Nothing provokes father's irritation other than the term illusion. Father rejoins that the word "illusion" is the cruel word. The characters have no life outside illusion. The actors' game of their sole reality. For the characters, art, what the actors would call mere illusion, is their sole reality. The father says that the character's reality is real while the Actor's is not.
According to the Father, the Character is somebody, man is nobody. Man is nobody because he is subject to time. In view of the father, Man's reality is fleeting; always ready to reveal itself as illusion, whereas the character's reality remains fixed for eternity. Put otherwise, time enables an opposition between reality and illusion for man over time, man comes to identify erstwhile realities as illusions, whereas the characters exists in the timeless reality of art.

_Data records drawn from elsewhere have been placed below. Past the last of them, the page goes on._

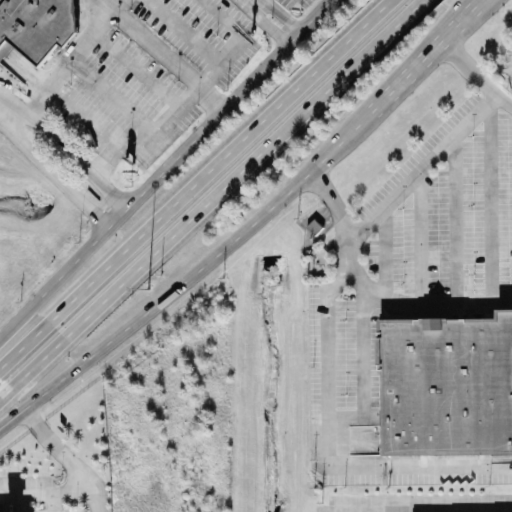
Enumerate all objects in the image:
road: (251, 1)
road: (253, 3)
building: (37, 25)
building: (36, 26)
road: (181, 32)
road: (239, 40)
road: (162, 53)
road: (276, 56)
road: (75, 58)
road: (423, 58)
road: (138, 70)
road: (474, 73)
road: (114, 98)
road: (82, 121)
road: (150, 136)
road: (66, 151)
road: (173, 160)
road: (46, 170)
road: (194, 184)
road: (491, 196)
road: (211, 199)
road: (456, 220)
building: (313, 228)
road: (363, 232)
road: (420, 237)
road: (82, 251)
road: (386, 253)
road: (188, 279)
road: (19, 315)
road: (363, 370)
building: (446, 385)
building: (446, 387)
road: (329, 406)
road: (89, 489)
road: (26, 504)
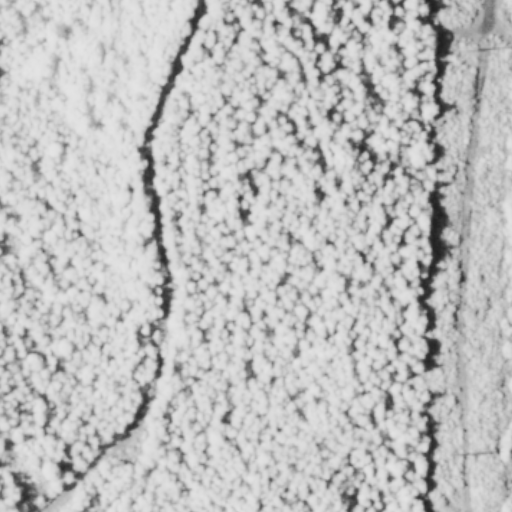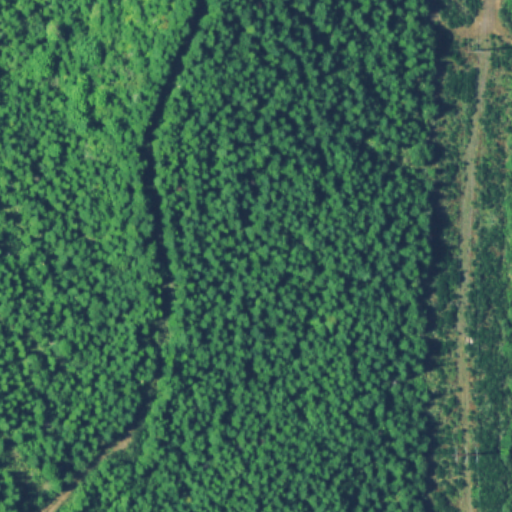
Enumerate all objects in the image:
road: (485, 6)
road: (498, 26)
road: (152, 133)
road: (468, 262)
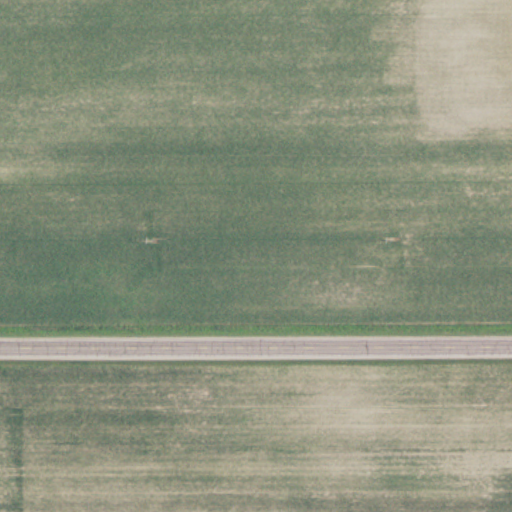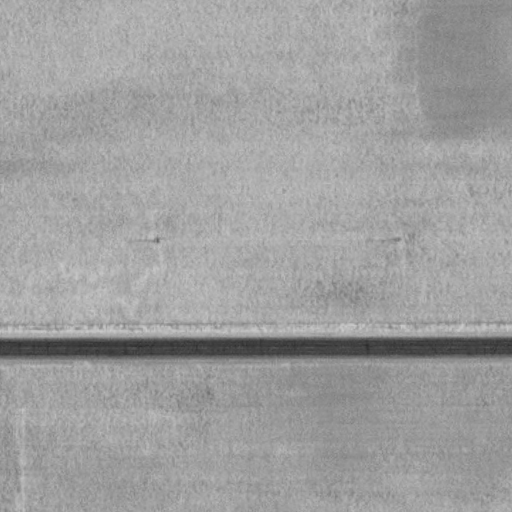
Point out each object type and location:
road: (256, 347)
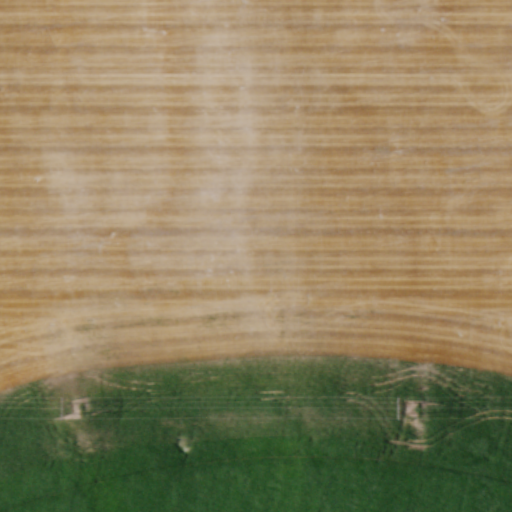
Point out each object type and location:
power tower: (84, 410)
power tower: (413, 410)
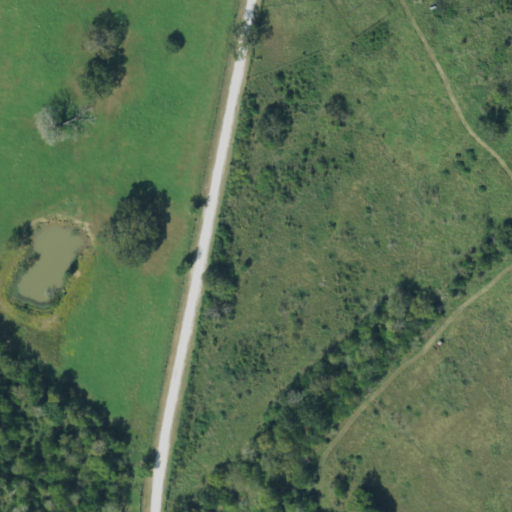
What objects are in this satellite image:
road: (444, 86)
road: (197, 256)
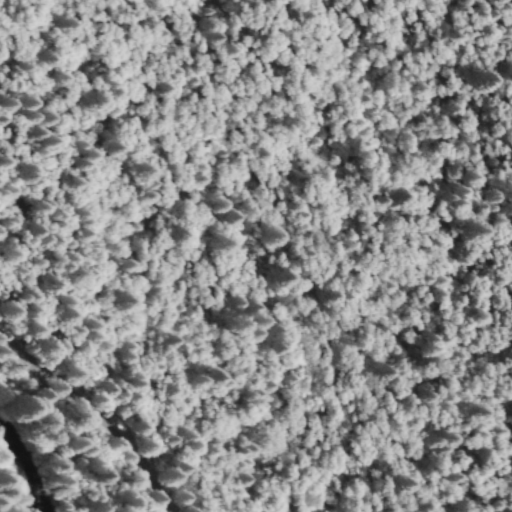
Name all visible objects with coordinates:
road: (71, 414)
river: (13, 497)
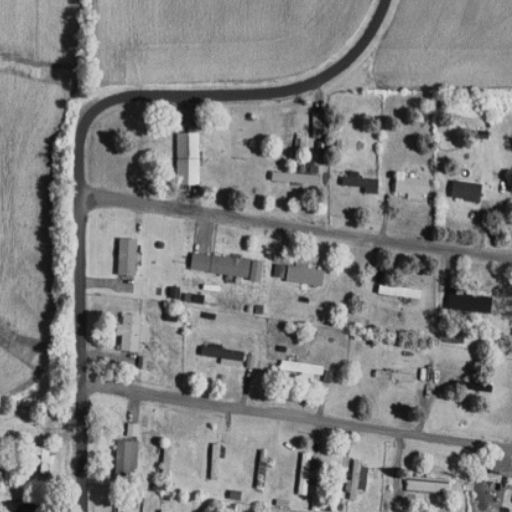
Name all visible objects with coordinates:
building: (320, 125)
road: (85, 143)
building: (189, 158)
building: (364, 183)
building: (413, 186)
building: (467, 191)
building: (128, 257)
road: (506, 259)
building: (221, 265)
building: (257, 271)
building: (281, 271)
building: (306, 275)
building: (133, 332)
building: (226, 355)
building: (301, 364)
building: (127, 458)
building: (358, 480)
building: (19, 506)
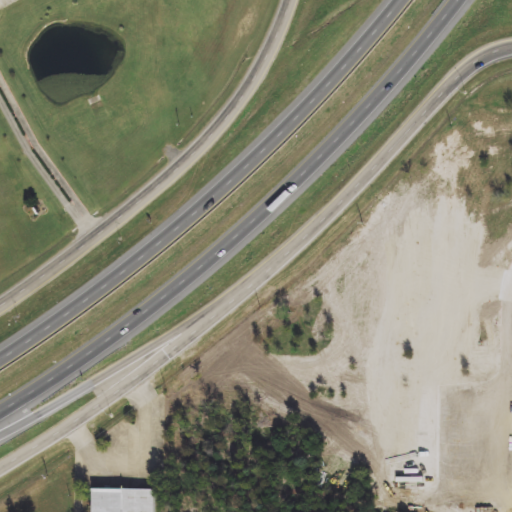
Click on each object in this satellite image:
road: (45, 162)
road: (171, 175)
road: (214, 195)
road: (248, 228)
road: (269, 272)
road: (134, 359)
road: (510, 366)
road: (132, 452)
building: (121, 501)
building: (122, 501)
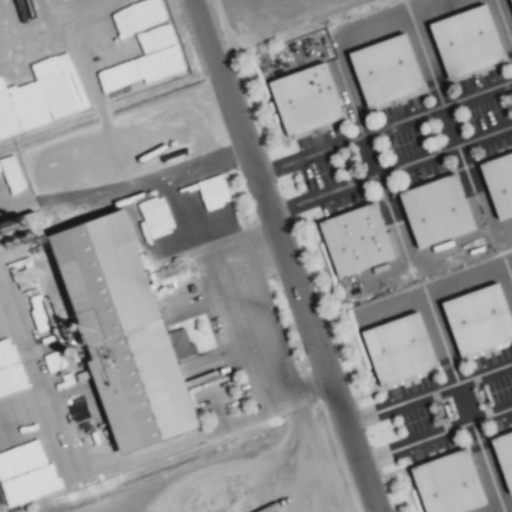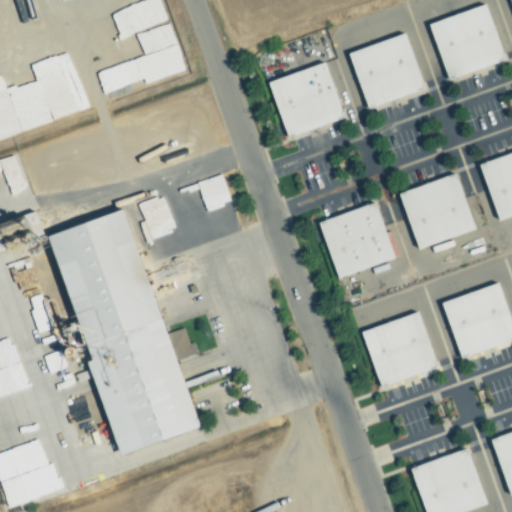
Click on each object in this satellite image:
building: (510, 5)
road: (503, 22)
road: (341, 36)
building: (462, 42)
building: (133, 44)
road: (424, 59)
building: (382, 70)
building: (301, 99)
building: (3, 124)
road: (450, 125)
road: (383, 126)
road: (368, 154)
road: (390, 168)
building: (497, 183)
road: (476, 190)
road: (176, 191)
road: (383, 195)
building: (432, 211)
road: (503, 231)
building: (351, 239)
road: (285, 255)
road: (508, 274)
road: (394, 305)
road: (432, 314)
building: (474, 320)
road: (249, 323)
building: (119, 334)
building: (394, 349)
road: (503, 364)
building: (10, 433)
road: (435, 434)
building: (502, 457)
road: (486, 464)
building: (444, 484)
building: (28, 486)
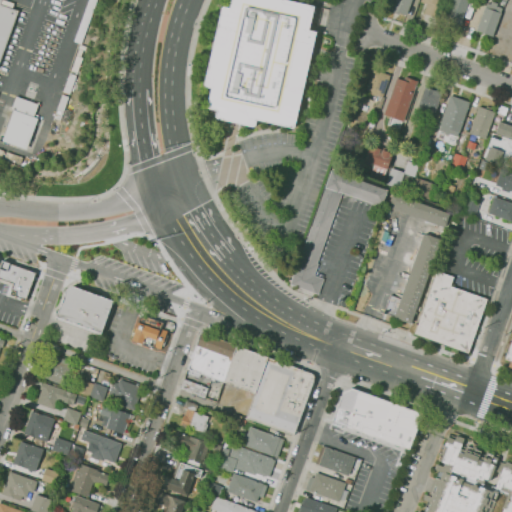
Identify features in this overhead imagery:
building: (500, 1)
road: (29, 4)
building: (397, 6)
building: (400, 6)
building: (428, 7)
building: (432, 7)
building: (456, 9)
building: (469, 9)
building: (454, 10)
building: (487, 18)
building: (488, 18)
building: (84, 21)
building: (4, 24)
building: (6, 24)
road: (448, 41)
parking lot: (48, 42)
road: (145, 43)
road: (59, 56)
road: (435, 57)
road: (21, 58)
building: (78, 58)
building: (262, 60)
building: (259, 61)
road: (332, 78)
building: (375, 82)
building: (68, 83)
building: (376, 83)
road: (188, 88)
road: (173, 92)
building: (398, 99)
building: (399, 100)
building: (427, 101)
building: (428, 102)
building: (60, 107)
building: (501, 110)
building: (65, 115)
building: (452, 115)
building: (453, 115)
building: (69, 118)
building: (480, 121)
building: (20, 122)
building: (481, 122)
building: (19, 123)
building: (370, 125)
building: (503, 129)
building: (504, 129)
flagpole: (229, 130)
flagpole: (226, 139)
road: (144, 141)
road: (193, 146)
flagpole: (224, 149)
road: (124, 152)
road: (265, 153)
building: (491, 155)
building: (508, 155)
building: (376, 156)
building: (510, 157)
traffic signals: (146, 159)
road: (159, 159)
building: (457, 160)
building: (376, 161)
building: (458, 162)
building: (510, 163)
building: (409, 168)
building: (410, 168)
road: (125, 170)
building: (365, 170)
building: (376, 175)
road: (206, 176)
traffic signals: (209, 176)
road: (204, 177)
building: (393, 177)
building: (394, 177)
building: (504, 178)
building: (509, 181)
building: (478, 183)
road: (116, 187)
building: (419, 187)
building: (421, 188)
road: (169, 189)
road: (481, 195)
road: (174, 200)
road: (157, 204)
traffic signals: (196, 205)
building: (469, 206)
building: (471, 206)
building: (499, 208)
road: (134, 209)
building: (417, 209)
building: (501, 209)
building: (419, 210)
road: (76, 211)
building: (329, 221)
traffic signals: (139, 223)
road: (206, 223)
building: (330, 224)
road: (101, 231)
road: (9, 233)
road: (283, 233)
road: (29, 235)
road: (145, 235)
road: (146, 235)
road: (343, 247)
road: (510, 248)
road: (458, 250)
road: (153, 254)
parking lot: (472, 254)
parking lot: (145, 261)
road: (21, 262)
road: (74, 263)
road: (102, 272)
road: (54, 273)
road: (72, 275)
building: (415, 277)
building: (16, 279)
road: (67, 279)
building: (17, 280)
building: (413, 280)
parking lot: (132, 282)
road: (502, 284)
road: (384, 287)
road: (51, 288)
road: (235, 301)
road: (185, 302)
road: (283, 303)
road: (325, 303)
road: (323, 304)
road: (13, 305)
building: (84, 308)
building: (83, 309)
road: (34, 312)
road: (181, 313)
building: (448, 313)
building: (449, 313)
road: (129, 314)
road: (180, 319)
road: (195, 319)
road: (190, 322)
road: (246, 326)
road: (20, 327)
road: (201, 327)
road: (65, 328)
road: (40, 330)
building: (148, 332)
road: (492, 332)
building: (149, 334)
road: (236, 338)
building: (0, 341)
building: (1, 341)
road: (500, 349)
road: (146, 355)
building: (509, 355)
building: (509, 355)
road: (83, 358)
road: (381, 359)
road: (483, 363)
building: (57, 369)
road: (315, 369)
road: (494, 370)
building: (56, 371)
road: (327, 372)
road: (339, 377)
building: (255, 381)
road: (447, 382)
road: (16, 383)
road: (334, 386)
building: (98, 389)
building: (203, 389)
building: (122, 392)
building: (67, 394)
building: (125, 394)
building: (56, 396)
road: (487, 398)
road: (491, 398)
road: (446, 406)
building: (70, 415)
building: (70, 415)
building: (375, 416)
building: (375, 417)
building: (112, 418)
building: (193, 418)
building: (195, 419)
building: (116, 420)
road: (154, 421)
building: (82, 424)
building: (37, 425)
road: (476, 425)
building: (38, 426)
road: (309, 427)
road: (11, 429)
road: (483, 430)
building: (261, 441)
building: (263, 442)
building: (98, 444)
building: (60, 445)
building: (61, 445)
building: (100, 446)
building: (192, 447)
building: (215, 447)
building: (189, 448)
building: (75, 450)
building: (26, 455)
building: (26, 457)
building: (333, 460)
building: (334, 460)
building: (246, 461)
building: (253, 462)
building: (226, 463)
road: (418, 472)
building: (49, 476)
building: (181, 478)
building: (182, 478)
building: (471, 478)
building: (86, 479)
building: (87, 479)
building: (468, 479)
building: (348, 481)
building: (17, 485)
building: (324, 485)
building: (325, 485)
building: (244, 487)
building: (246, 487)
building: (212, 488)
building: (24, 491)
building: (166, 502)
building: (168, 502)
building: (39, 504)
building: (186, 504)
building: (82, 505)
building: (83, 505)
building: (227, 506)
building: (227, 506)
building: (314, 506)
building: (314, 506)
building: (8, 508)
building: (8, 508)
building: (197, 511)
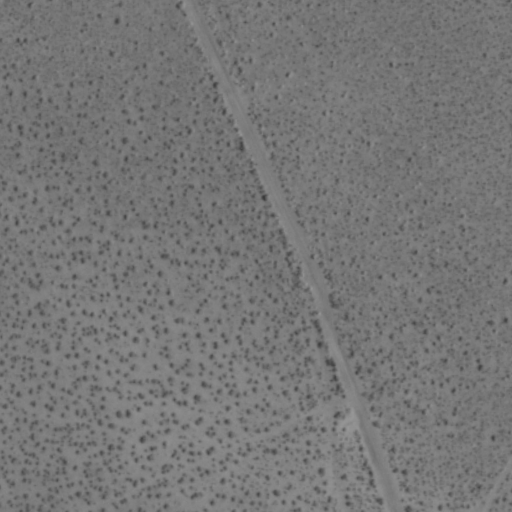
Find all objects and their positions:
road: (331, 307)
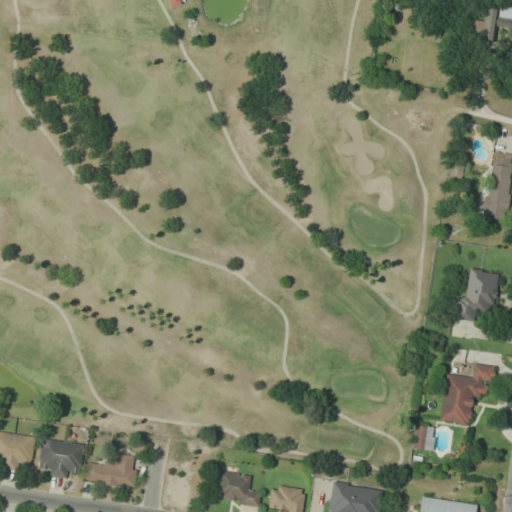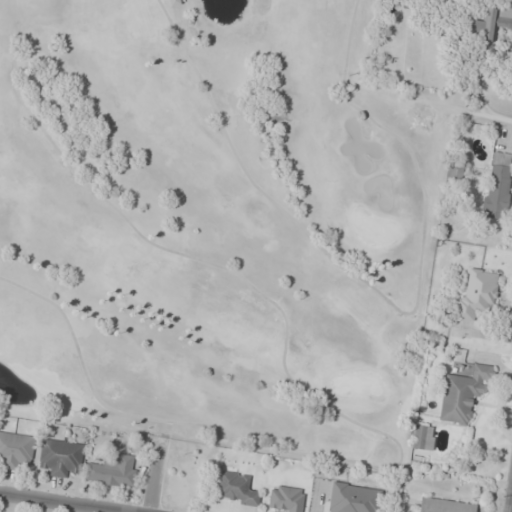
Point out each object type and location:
building: (174, 2)
building: (491, 23)
building: (498, 185)
park: (212, 222)
building: (478, 294)
building: (463, 394)
building: (423, 437)
building: (15, 449)
building: (61, 457)
building: (114, 471)
road: (155, 480)
building: (236, 488)
building: (354, 498)
building: (286, 499)
road: (62, 502)
building: (443, 505)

Six characters, particularly the step-Daughter and the father, are eager to project their immutable reality in the realm of art (drama). The actors are, on the contrary, expert in creating the illusion of the reality regarding the characters. According to the manager, an upholder of the values of the conventional theatre, the theatre is a place; stage is a place wherein the illusion of reality is created. Both the characters (the step Daughter and the Father) and the manager (including actors) debates over the nature of illusion and reality. According to characters, to affirm the reality of characters, characters themselves, rather than actors, be sent. In view of characters, the stage should be divested of its conventional constraints. Characters continue to argue that in a conventionally constrained atmosphere of a stage, the reality of the characters can't be captured. But contrary to the demand of the characters, the manager insists upon introducing certain theatrical costumes and props to hint at the possibility of creating an illusion of reality.
The funny tug of war between the characters (the Stepdaughter and the Father) and the manager regarding the nature of illusion and reality, pretense and reality became so overwhelming and deep-seated that they were even confused about the suicidal death of the Boy and the child. In the final scene the Boy and the child met the self-incurred suicidal calamity. It was clearly seen that the Boy and the child died by shooting pistol at themselves. But the manager, the step-daughter and the father were debating whether the untimely demise of the Boy and the child was a pretense or reality.
The manager was, in his attempt to create an illusion of reality, took the tragic reality as a pretense whereas the father, long preoccupied with his immutable reality, saw in the tragic end of the Boy a reality. What the death of the Boy was in itself? If it was an illusion to the manager and reality to the father, what was this tragic event in itself? What is the exact nature of this tragic calamity? The only response to these questions as to the boundary between illusion and reality is relativity.
Pirandello was profoundly influenced by the emerging philosophy of the scientific relativism. The theory of relativity denies the absolute truth. The crux of the relativism paved the way of the blurred boundary between illusion and reality.